Jusqu’à la dernière minute, Fatemeh, femme au foyer d’une trentaine d’années, aura été partagée entre joie et inquiétude. « Je suis juste inquiète. Inquiète de savoir si on va nous laisser entrer. J’étais incroyablement excitée, mais maintenant, ça a fait place à de l’inquiétude », confiait-elle à l’AFP à l’extérieur du stade avant le début du match.

L’autorisation donnée à des femmes d’assister à la rencontre fait suite à une forte pression de la FIFA sur l’Iran, après l’émotion suscitée par la mort tragique en septembre d’une supportrice, Sahar Khodayari. La trentenaire s’était immolée par le feu après avoir cru, selon la presse locale, qu’elle allait être condamnée à de la prison ferme pour avoir tenté d’entrer dans un stade.

Une délégation de la FIFA, emmenée par l’ancien international français Youri Djorkaeff, a assisté à la rencontre hier. La FIFA exige des autorités iraniennes – sous peine de sanctions contre la fédération de football nationale – qu’elles autorisent les femmes dans les stades de football « pour tous les matches » et sans restreindre le nombre de places mises à leur disposition. On n’en est pas encore là : Téhéran n’a jusqu’à présent pas annoncé que les femmes pourront assister à l’avenir aux matchs du championnat ou à d’autres rencontres internationales en Iran.

Égalitaire et élégant

Une polémique a même éclaté sur les réseaux sociaux face au maigre nombre de billets réservés à la vente pour les femmes. Les places se sont arrachées comme des petits pains et des femmes qui auraient voulu se rendre au stade n’ont pas pu acheter de place. Jugeant insupportable le quota imposé par les autorités, une campagne sur Twitter appelle à accorder davantage de sièges aux femmes avec ce mot-dièse: #WakeUpFifa (« FIFA réveille-toi »). Amnesty International a qualifié pour sa part de « coup publicitaire cynique » la décision de n’autoriser qu’un « nombre symbolique de femmes » à assister à Iran-Cambodge.

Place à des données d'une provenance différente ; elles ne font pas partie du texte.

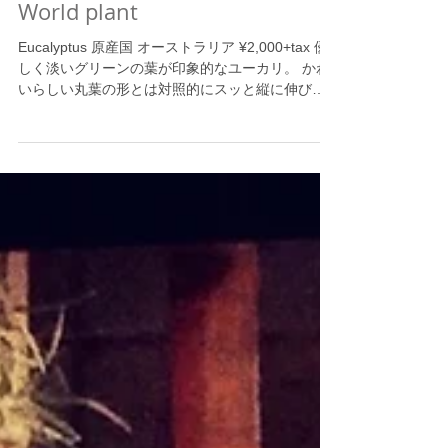
World plant
Eucalyptus 原産国 オーストラリア ¥2,000+tax 優
しく淡いグリーンの葉が印象的なユーカリ。 かわ
いらしい丸葉の形とは対照的にスッと縦に伸びた
かっこいい姿。 世界中のガーデナーに愛される素
焼きのポットが、 更に惹きたてています。
Adenium 原産国...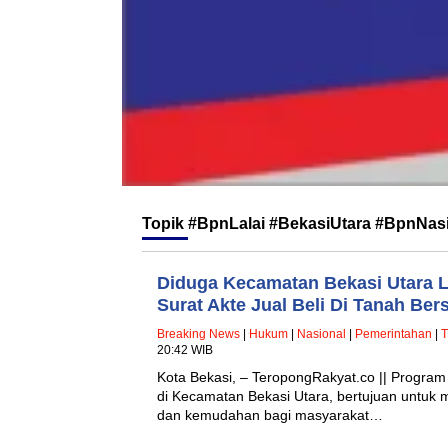
Topik
#BpnLalai #BekasiUtara #BpnNas
Diduga Kecamatan Bekasi Utara L
Surat Akte Jual Beli Di Tanah Ber
Breaking News
|
Hukum
|
Nasional
|
Pemerintahan
|
T
20:42 WIB
Kota Bekasi, – TeropongRakyat.co || Program
di Kecamatan Bekasi Utara, bertujuan untuk
dan kemudahan bagi masyarakat…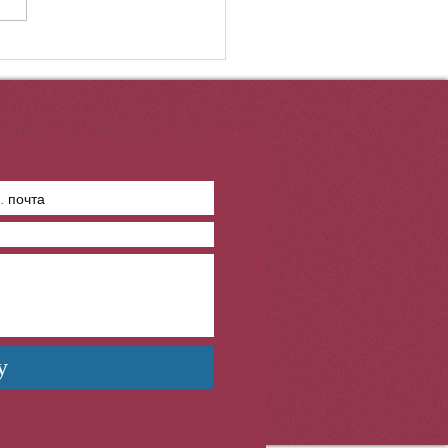
ына 110 млн. адам
ылды. Бұл соғысқа...
у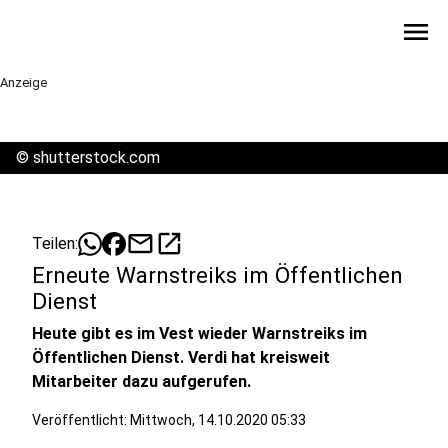
menu
Anzeige
©
shutterstock.com
mail
open_in_new
Teilen:
Erneute Warnstreiks im Öffentlichen
Dienst
Heute gibt es im Vest wieder Warnstreiks im
Öffentlichen Dienst. Verdi hat kreisweit
Mitarbeiter dazu aufgerufen.
Veröffentlicht:
Mittwoch, 14.10.2020 05:33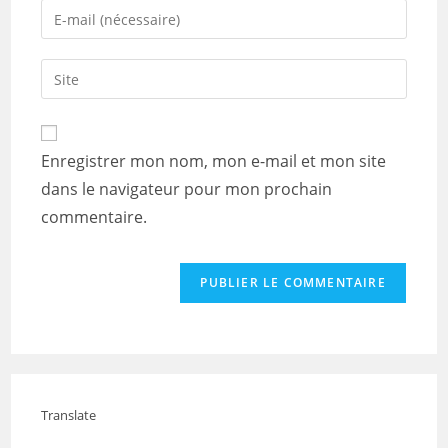
name
Enter
or
your
username
email
Saisir
to
address
l’URL
comment
to
de
comment
votre
Enregistrer mon nom, mon e-mail et mon site
site
dans le navigateur pour mon prochain
(facultatif)
commentaire.
Translate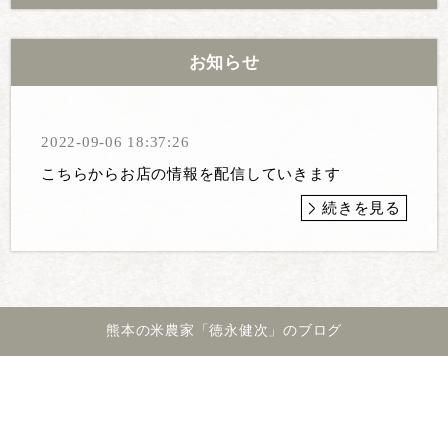
お知らせ
2022-09-06 18:37:26
こちらからお店の情報を配信していきます
続きを見る
熊本の米農家「徳永健次」のブログ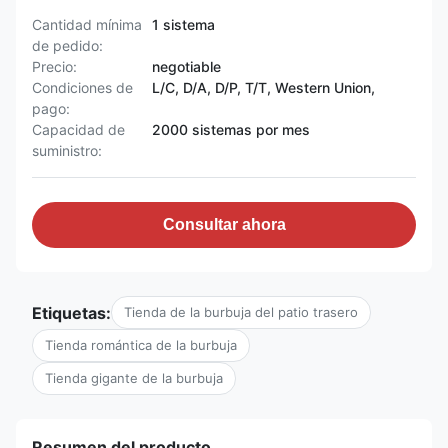
Cantidad mínima
1 sistema
de pedido:
Precio:
negotiable
Condiciones de
L/C, D/A, D/P, T/T, Western Union,
pago:
Capacidad de
2000 sistemas por mes
suministro:
Consultar ahora
Etiquetas:
Tienda de la burbuja del patio trasero
Tienda romántica de la burbuja
Tienda gigante de la burbuja
Resumen del producto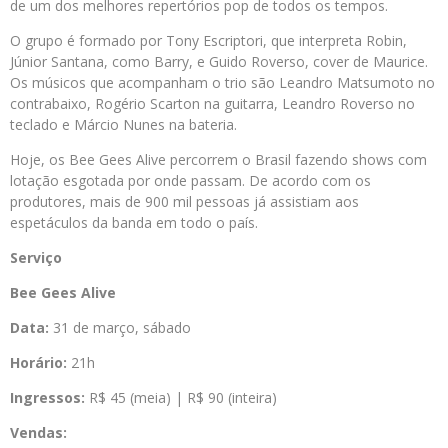
de um dos melhores repertórios pop de todos os tempos.
O grupo é formado por Tony Escriptori, que interpreta Robin,
Júnior Santana, como Barry, e Guido Roverso, cover de Maurice.
Os músicos que acompanham o trio são Leandro Matsumoto no
contrabaixo, Rogério Scarton na guitarra, Leandro Roverso no
teclado e Márcio Nunes na bateria.
Hoje, os Bee Gees Alive percorrem o Brasil fazendo shows com
lotação esgotada por onde passam. De acordo com os
produtores, mais de 900 mil pessoas já assistiam aos
espetáculos da banda em todo o país.
Serviço
Bee Gees Alive
Data:
31 de março, sábado
Horário:
21h
Ingressos:
R$ 45 (meia) | R$ 90 (inteira)
Vendas:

Avant le match, la police a barré l’entrée, sans heurts, à une soixantaine de femmes voulant entrer au stade dans l’espoir d’acheter une place. Des haut-parleurs répétaient en boucle : « Les femmes sans billets se verront interdire l’entrée. Ne venez pas [si vous n’avez pas de billet], quittez s’il vous plaît les lieux et rentrez voir le match à la télévision. » Selon l’agence officielle IRNA, 3 500 places femmes avaient été vendues avant la rencontre.

Partisan de l’ouverture des stades aux femmes (mesure combattue par les ultraconservateurs), le porte-parole du gouvernement, Ali Rabii, a indiqué sur son compte Telegram que grâce à sa « médiation », des « femmes sans billets [avaient aussi pu entrer] au stade ». « Calme, discipliné, heureux, excité, sûr, égalitaire et élégant. Ainsi est le stade Azadi aujourd’hui avec la présence des filles et des femmes de notre nation ! » s’est-il enthousiasmé dans un autre message, sur Twitter.

Source : AFP


Plusieurs milliers de femmes ont pu soutenir hier dans les gradins du stade Azadi le 11 masculin national face au Cambodge en match éliminatoire pour le Mondial 2022. Il s’agit là d’une première en près de 40 ans en Iran.